* [Consegna A]:
Nel testo su Pico Iyer, quante volte e nell'arco di quanti anni lo scrittore sarebbe tornato al monastero camaldolese di Big Sur?

* [Testo]:

Un Thomas Merton che guarda a oriente

Massimo Morello

Pico Iyer, nel suo libro "Aflame", esplora la ricerca della pace interiore attraverso la sottrazione, ispirato dalla perdita della sua casa e dai suoi soggiorni in un monastero camaldolese. Le riflessioni sul viaggio interiore e sulla tensione tra stabilità e vagabondaggio spirituale

"Le anime evolvono non per addizione ma per sottrazione” è la regola dettata dal mistico tedesco Meister Eckhart circa 700 anni fa. Secondo Siddhartha Pico Raghavan Iyer, noto come Pico Iyer, cosmopolita scrittore di viaggi, culture e religioni (cui sembra predestinato dai suoi nomi, combinazione del nome del Buddha e di Pico della Mirandola), “ogni libro degno di essere letto” dovrebbe seguire la regola della sottrazione. E’ ciò che ha fatto con il suo ultimo, “Aflame” (“In fiamme”). Ha ridotto migliaia di pagine di note scritte in una vita di vagabondaggi tra spazi esterni e paesaggi interiori. Il libro prende spunto dall’incendio in cui perse la casa, ogni bene, gli appunti per i suoi libri. Fu allora che iniziò a interrogarsi su come trovar pace in un mondo dominato dal caos. La ricerca lo condusse in un monastero camaldolese nei boschi delle montagne di Big Sur, sulla costa centrale della California. Dove sarebbe tornato un centinaio di volte nel corso di 32 anni, scanditi da viaggi e tragedie personali. “Il ritiro, ho scoperto, non riguarda tanto la fuga quanto il riorientamento e il ricordo”, scrive.

* [Voci del dataset]:
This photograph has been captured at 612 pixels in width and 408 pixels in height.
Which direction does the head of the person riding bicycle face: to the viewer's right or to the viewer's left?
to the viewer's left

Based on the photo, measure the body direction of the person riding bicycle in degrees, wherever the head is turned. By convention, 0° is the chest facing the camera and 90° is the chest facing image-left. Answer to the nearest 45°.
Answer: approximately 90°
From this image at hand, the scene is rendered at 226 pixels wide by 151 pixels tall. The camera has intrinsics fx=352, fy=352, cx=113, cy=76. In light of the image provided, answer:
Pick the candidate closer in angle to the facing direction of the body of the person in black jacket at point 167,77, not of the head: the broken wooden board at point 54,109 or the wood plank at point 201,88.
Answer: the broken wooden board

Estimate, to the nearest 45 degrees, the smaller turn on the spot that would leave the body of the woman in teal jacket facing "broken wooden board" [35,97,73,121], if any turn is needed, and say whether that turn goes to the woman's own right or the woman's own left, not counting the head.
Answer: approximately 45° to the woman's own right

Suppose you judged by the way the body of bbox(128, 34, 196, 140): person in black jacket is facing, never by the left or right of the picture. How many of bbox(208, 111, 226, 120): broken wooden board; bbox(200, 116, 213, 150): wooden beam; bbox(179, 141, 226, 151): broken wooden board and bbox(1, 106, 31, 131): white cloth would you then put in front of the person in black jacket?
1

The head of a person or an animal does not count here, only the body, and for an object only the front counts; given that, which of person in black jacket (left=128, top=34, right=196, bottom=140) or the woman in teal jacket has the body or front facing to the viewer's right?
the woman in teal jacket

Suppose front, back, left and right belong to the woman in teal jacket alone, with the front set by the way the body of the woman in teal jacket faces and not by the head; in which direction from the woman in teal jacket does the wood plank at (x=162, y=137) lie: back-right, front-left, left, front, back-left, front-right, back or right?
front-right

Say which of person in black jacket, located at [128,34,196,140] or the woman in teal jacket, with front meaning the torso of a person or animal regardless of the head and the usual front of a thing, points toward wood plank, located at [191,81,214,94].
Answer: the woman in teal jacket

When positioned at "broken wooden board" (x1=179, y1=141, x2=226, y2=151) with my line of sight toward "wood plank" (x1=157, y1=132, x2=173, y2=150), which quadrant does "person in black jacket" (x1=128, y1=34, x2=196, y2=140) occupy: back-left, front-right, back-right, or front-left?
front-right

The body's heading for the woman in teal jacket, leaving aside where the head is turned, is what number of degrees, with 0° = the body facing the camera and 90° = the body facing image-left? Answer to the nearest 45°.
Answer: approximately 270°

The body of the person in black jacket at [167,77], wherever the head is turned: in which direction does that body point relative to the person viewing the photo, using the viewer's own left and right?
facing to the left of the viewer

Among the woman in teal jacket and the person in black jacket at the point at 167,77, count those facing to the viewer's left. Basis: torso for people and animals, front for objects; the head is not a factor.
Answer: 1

* [Consegna B]:
Disponi come elenco numerato, tralasciando le righe vuote, le righe dei record a partire da quella che contiene "The body's heading" e fino a quella che contiene "Answer: approximately 270°", entrambe incluse.

* [Risposta A]:
Un centinaio di volte nel corso di 32 anni.

* [Risposta B]:
1. The body's heading for the woman in teal jacket, leaving aside where the head is turned, is what number of degrees, with 0° = the body facing the camera and 90° = the body facing image-left? Answer to the nearest 45°.
2. Answer: approximately 270°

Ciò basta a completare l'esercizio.